On occasion, there is a someone else whose investment in hobbies, pastimes and personal interests wind up adding to the community. Harold LeMay assembled a car collection that might be impossible to duplicate today even if you had the financial resources. Because his family decided to transform a part of that collection into a museum, Tacoma gets an amenity to enjoy and an attraction that is an integral part of its tourism industry.
Similarly, the quirk of history that led a German retailing executive with an interest in art of the American West to take a liking to a city in the Pacific Northwest led to Tacoma being home to an enviable and remarkable collection to be enjoyed by residents and visitors.
We’re not freeloaders on these civic assets; frequently the locals are asked to pitch in with their own contributions (and when those contributions involve public funds, controversy often ensues). It’s also not always true that such projects have to come from the someone else — which brings us to the matter of the Seahawks and the Super Bowl.
Had history not taken the fortuitous (for fans here, anyway) turns that it did, we might be preparing the chips and dip for watching the third Super Bowl appearance of the Los Angeles Seahawks. That assumes a lot, starting with the notion that the Seahawks’ competitive abilities would have improved under owner Ken Behring after he moved the team.

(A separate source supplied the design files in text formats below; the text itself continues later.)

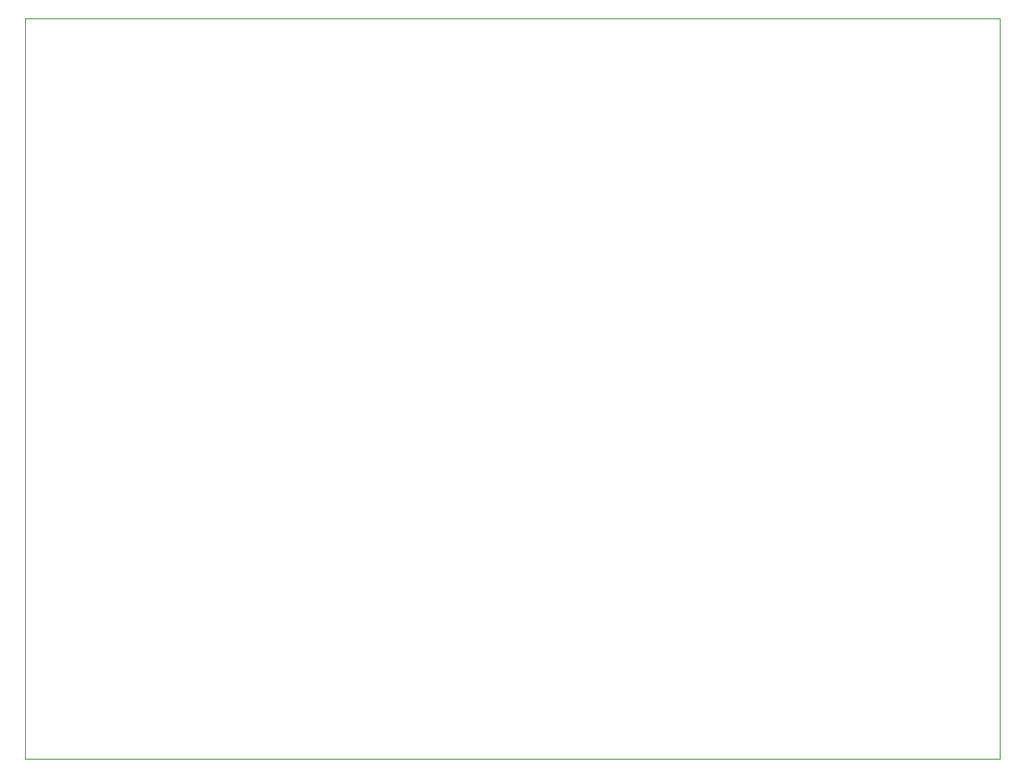
<source format=gm1>
G04 #@! TF.GenerationSoftware,KiCad,Pcbnew,(6.0.7)*
G04 #@! TF.CreationDate,2022-07-31T23:48:51-04:00*
G04 #@! TF.ProjectId,VUmeter,56556d65-7465-4722-9e6b-696361645f70,rev?*
G04 #@! TF.SameCoordinates,Original*
G04 #@! TF.FileFunction,Profile,NP*
%FSLAX46Y46*%
G04 Gerber Fmt 4.6, Leading zero omitted, Abs format (unit mm)*
G04 Created by KiCad (PCBNEW (6.0.7)) date 2022-07-31 23:48:51*
%MOMM*%
%LPD*%
G01*
G04 APERTURE LIST*
G04 #@! TA.AperFunction,Profile*
%ADD10C,0.100000*%
G04 #@! TD*
G04 APERTURE END LIST*
D10*
X226567000Y-158000000D02*
X127837000Y-158000000D01*
X127837000Y-158000000D02*
X127837000Y-83000000D01*
X127837000Y-83000000D02*
X226567000Y-83000000D01*
X226567000Y-83000000D02*
X226567000Y-158000000D01*
M02*

</source>
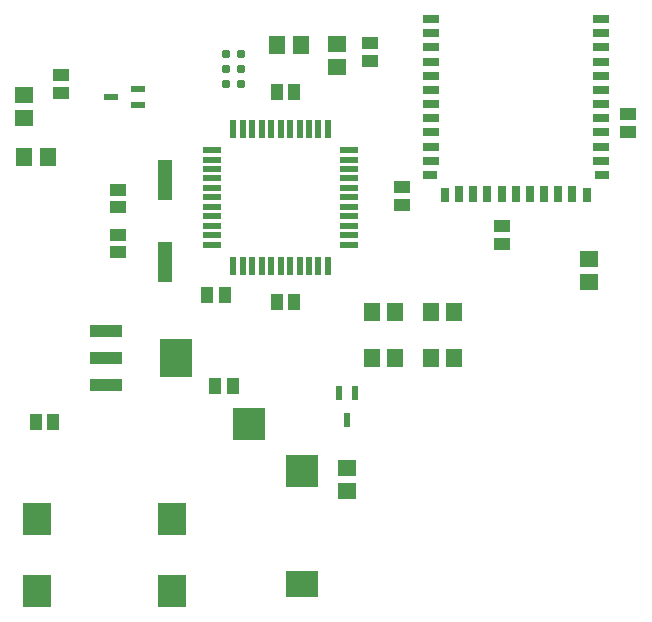
<source format=gtp>
G04 Layer_Color=8421504*
%FSLAX44Y44*%
%MOMM*%
G71*
G01*
G75*
%ADD10R,2.7000X1.0000*%
%ADD11R,2.7000X3.3000*%
%ADD12R,1.1000X1.4000*%
%ADD13R,1.4000X1.1000*%
%ADD14C,0.7874*%
%ADD15R,1.4000X1.5000*%
%ADD16R,1.5000X1.4000*%
%ADD17R,1.2000X3.5000*%
%ADD18R,2.8000X2.8000*%
%ADD19R,2.8000X2.2000*%
%ADD20R,1.3000X0.6000*%
%ADD21R,0.6000X1.3000*%
%ADD22R,1.6000X0.6000*%
%ADD23R,0.6000X1.6000*%
%ADD24R,2.4000X2.8000*%
%ADD25R,1.4000X0.8000*%
%ADD26R,1.2000X0.8000*%
%ADD27R,0.8000X1.2000*%
%ADD28R,0.8000X1.4000*%
D10*
X99500Y238000D02*
D03*
Y215000D02*
D03*
Y192000D02*
D03*
D11*
X158500Y215000D02*
D03*
D12*
X258500Y262000D02*
D03*
X243500D02*
D03*
X206500Y191000D02*
D03*
X191500D02*
D03*
X39500Y161000D02*
D03*
X54500D02*
D03*
X184500Y268000D02*
D03*
X199500D02*
D03*
X243500Y440000D02*
D03*
X258500D02*
D03*
D13*
X323000Y481500D02*
D03*
Y466500D02*
D03*
X434000Y326500D02*
D03*
Y311500D02*
D03*
X61000Y439500D02*
D03*
Y454500D02*
D03*
X541000Y421500D02*
D03*
Y406500D02*
D03*
X350000Y344500D02*
D03*
Y359500D02*
D03*
X109000Y357500D02*
D03*
Y342500D02*
D03*
Y304500D02*
D03*
Y319500D02*
D03*
D14*
X213350Y459600D02*
D03*
X200650Y446900D02*
D03*
Y459600D02*
D03*
X213350Y472300D02*
D03*
X200650D02*
D03*
X213350Y446900D02*
D03*
D15*
X50000Y385000D02*
D03*
X30000D02*
D03*
X264000Y480000D02*
D03*
X244000D02*
D03*
X344000Y215000D02*
D03*
X324000D02*
D03*
X344000Y254000D02*
D03*
X324000D02*
D03*
X374000D02*
D03*
X394000D02*
D03*
X374000Y215000D02*
D03*
X394000D02*
D03*
D16*
X303000Y122000D02*
D03*
Y102000D02*
D03*
X508000Y299000D02*
D03*
Y279000D02*
D03*
X295000Y481000D02*
D03*
Y461000D02*
D03*
X30000Y418000D02*
D03*
Y438000D02*
D03*
D17*
X149000Y296000D02*
D03*
Y366000D02*
D03*
D18*
X220500Y159000D02*
D03*
X265000Y119000D02*
D03*
D19*
Y24000D02*
D03*
D20*
X103750Y436000D02*
D03*
X126250Y442500D02*
D03*
Y429500D02*
D03*
D21*
X303000Y162750D02*
D03*
X296500Y185250D02*
D03*
X309500D02*
D03*
D22*
X305000Y311000D02*
D03*
Y319000D02*
D03*
Y327000D02*
D03*
Y335000D02*
D03*
Y343000D02*
D03*
Y351000D02*
D03*
Y359000D02*
D03*
Y367000D02*
D03*
Y375000D02*
D03*
Y383000D02*
D03*
Y391000D02*
D03*
X189000D02*
D03*
Y383000D02*
D03*
Y375000D02*
D03*
Y367000D02*
D03*
Y359000D02*
D03*
Y351000D02*
D03*
Y343000D02*
D03*
Y335000D02*
D03*
Y327000D02*
D03*
Y319000D02*
D03*
Y311000D02*
D03*
D23*
X287000Y409000D02*
D03*
X279000D02*
D03*
X271000D02*
D03*
X263000D02*
D03*
X255000D02*
D03*
X247000D02*
D03*
X239000D02*
D03*
X231000D02*
D03*
X223000D02*
D03*
X215000D02*
D03*
X207000D02*
D03*
Y293000D02*
D03*
X215000D02*
D03*
X223000D02*
D03*
X231000D02*
D03*
X239000D02*
D03*
X247000D02*
D03*
X255000D02*
D03*
X263000D02*
D03*
X271000D02*
D03*
X279000D02*
D03*
X287000D02*
D03*
D24*
X41000Y18000D02*
D03*
Y79000D02*
D03*
X155000Y18000D02*
D03*
Y79000D02*
D03*
D25*
X374000Y502000D02*
D03*
Y490000D02*
D03*
Y478000D02*
D03*
Y466000D02*
D03*
Y454000D02*
D03*
Y442000D02*
D03*
Y430000D02*
D03*
Y418000D02*
D03*
Y406000D02*
D03*
Y394000D02*
D03*
Y382000D02*
D03*
X518000D02*
D03*
Y394000D02*
D03*
Y406000D02*
D03*
Y418000D02*
D03*
Y430000D02*
D03*
Y442000D02*
D03*
Y454000D02*
D03*
Y466000D02*
D03*
Y478000D02*
D03*
Y490000D02*
D03*
Y502000D02*
D03*
D26*
X373000Y370000D02*
D03*
X519000D02*
D03*
D27*
X386000Y353000D02*
D03*
X506000D02*
D03*
D28*
X398000Y354000D02*
D03*
X410000D02*
D03*
X422000D02*
D03*
X434000D02*
D03*
X446000D02*
D03*
X458000D02*
D03*
X470000D02*
D03*
X482000D02*
D03*
X494000D02*
D03*
M02*

</source>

But we don’t have to assume any of that, because Behring’s attempted move was thwarted, and Paul Allen stepped in to buy the team, get a new stadium built (with the public’s participation and no small amount of the aforementioned controversy) and turn its on-field performance around. While he was already a pro-sports-team owner, the idea of also owning the Seahawks didn’t originate with him. But lucky for local football fans that Allen was here when the opportunity arose; he was the someone else that kept the Seahawks here.
Some people are notorious about going through life relying on the support and intervention of other people and their money. So are some countries. We could make that case about the U.S. and its deficits being underwritten by foreign investors. We definitely can make that case about Greece, which has just elected to political power a party whose main platform can be summed up as, “Ha ha, not only are we not going to cut spending and pay back what we borrowed, we’re going to spend and borrow more.”
Now it’s up to those who purport to run Europe to decide to indulge Greece one more time or stop throwing more money into a listing, sinking economy of no great international import. We shouldn’t get too smug about it, whatever the decision. Ours is an economy of huge international import, but maybe even we’re capable of exhausting the patience and wallets of the world’s other people.
In the meantime, if you have some major endeavor in mind, know how you’re going to pay for it before you embark on it. If you don’t have the resources in hand before you start, don’t count on a someone else dramatically materializing to rescue you; that worked for the Seahawks, but not the Kalakala. Otherwise, your dream may wind up figuratively or literally scuttled.